Chris, just to make sure I understand…
You are not suggesting that a dark frame acquired at Gain 0 on an ASI1600, which would be 4.88e-/ADU and a default offset of 10 ADU, would be the same as a dark frame acquired at Gain 139, which would be unity with 1e-/ADU and an offset of 10 ADU, are you? Since the offset is in ADU, it would be 10e- @ unity, while ~48.8e- @ Gain 0. So darks acquired at one gain setting couldn’t be used at another anyway.
Since read noise does drop at higher gain, and with dark current as low as it is (on the order of 0.005e-/s for most of these modern CMOS cameras), and with exposures being pretty short at higher gain settings, it is not necessary to use a large offset at higher gain. However, you do want to make sure you have a sufficient offset. An offset of 10 ADU is probably overkill for Gain 0, and an offset of 10 ADU is most likely insufficient at unity or higher gain settings.

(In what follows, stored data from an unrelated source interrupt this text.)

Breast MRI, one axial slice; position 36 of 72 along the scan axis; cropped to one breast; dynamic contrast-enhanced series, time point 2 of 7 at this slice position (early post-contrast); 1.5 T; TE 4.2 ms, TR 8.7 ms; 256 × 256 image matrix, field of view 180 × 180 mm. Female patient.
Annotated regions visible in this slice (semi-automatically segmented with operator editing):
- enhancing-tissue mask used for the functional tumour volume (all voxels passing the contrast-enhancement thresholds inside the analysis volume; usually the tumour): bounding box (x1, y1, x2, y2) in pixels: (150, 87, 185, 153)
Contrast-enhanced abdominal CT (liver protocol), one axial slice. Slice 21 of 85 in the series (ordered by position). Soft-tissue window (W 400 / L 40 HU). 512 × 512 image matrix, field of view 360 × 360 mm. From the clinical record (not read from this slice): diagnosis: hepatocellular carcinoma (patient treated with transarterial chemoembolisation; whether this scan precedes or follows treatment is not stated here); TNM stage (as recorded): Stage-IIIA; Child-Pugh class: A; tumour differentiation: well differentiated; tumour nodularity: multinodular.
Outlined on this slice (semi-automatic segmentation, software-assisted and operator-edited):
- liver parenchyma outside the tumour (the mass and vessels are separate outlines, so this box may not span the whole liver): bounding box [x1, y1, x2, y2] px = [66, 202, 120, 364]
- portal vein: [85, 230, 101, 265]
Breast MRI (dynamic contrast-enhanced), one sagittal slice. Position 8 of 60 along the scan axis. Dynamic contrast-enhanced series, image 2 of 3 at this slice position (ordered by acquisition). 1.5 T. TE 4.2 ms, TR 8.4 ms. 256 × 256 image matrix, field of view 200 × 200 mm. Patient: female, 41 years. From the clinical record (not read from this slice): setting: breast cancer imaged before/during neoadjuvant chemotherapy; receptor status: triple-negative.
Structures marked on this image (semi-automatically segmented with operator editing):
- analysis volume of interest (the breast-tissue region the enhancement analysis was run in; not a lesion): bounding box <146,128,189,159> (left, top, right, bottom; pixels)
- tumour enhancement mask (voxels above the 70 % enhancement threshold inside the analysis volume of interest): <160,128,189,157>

Additionally, how you use the camera could play a role in how much dark current you have to account for in the offset. This could depend on aperture and f-ratio, how dark your skies are, etc. Someone using a large aperture fast refractor (such as myself, 150mm aperture on a 600mm focal length at f/4) is generally forced to use pretty short exposures across the board. Someone using a much slower scope, say a large SCT, might need significantly longer exposures to get a similar pixel signal. They would incur more dark current with those longer subs, so may need a different offset.
Fundamentally, we need the ability to optimize the offset with the gain, as a single offset isn’t going to pair well with every gain setting. Variable offset gives each user the ability to optimize the camera for their usage.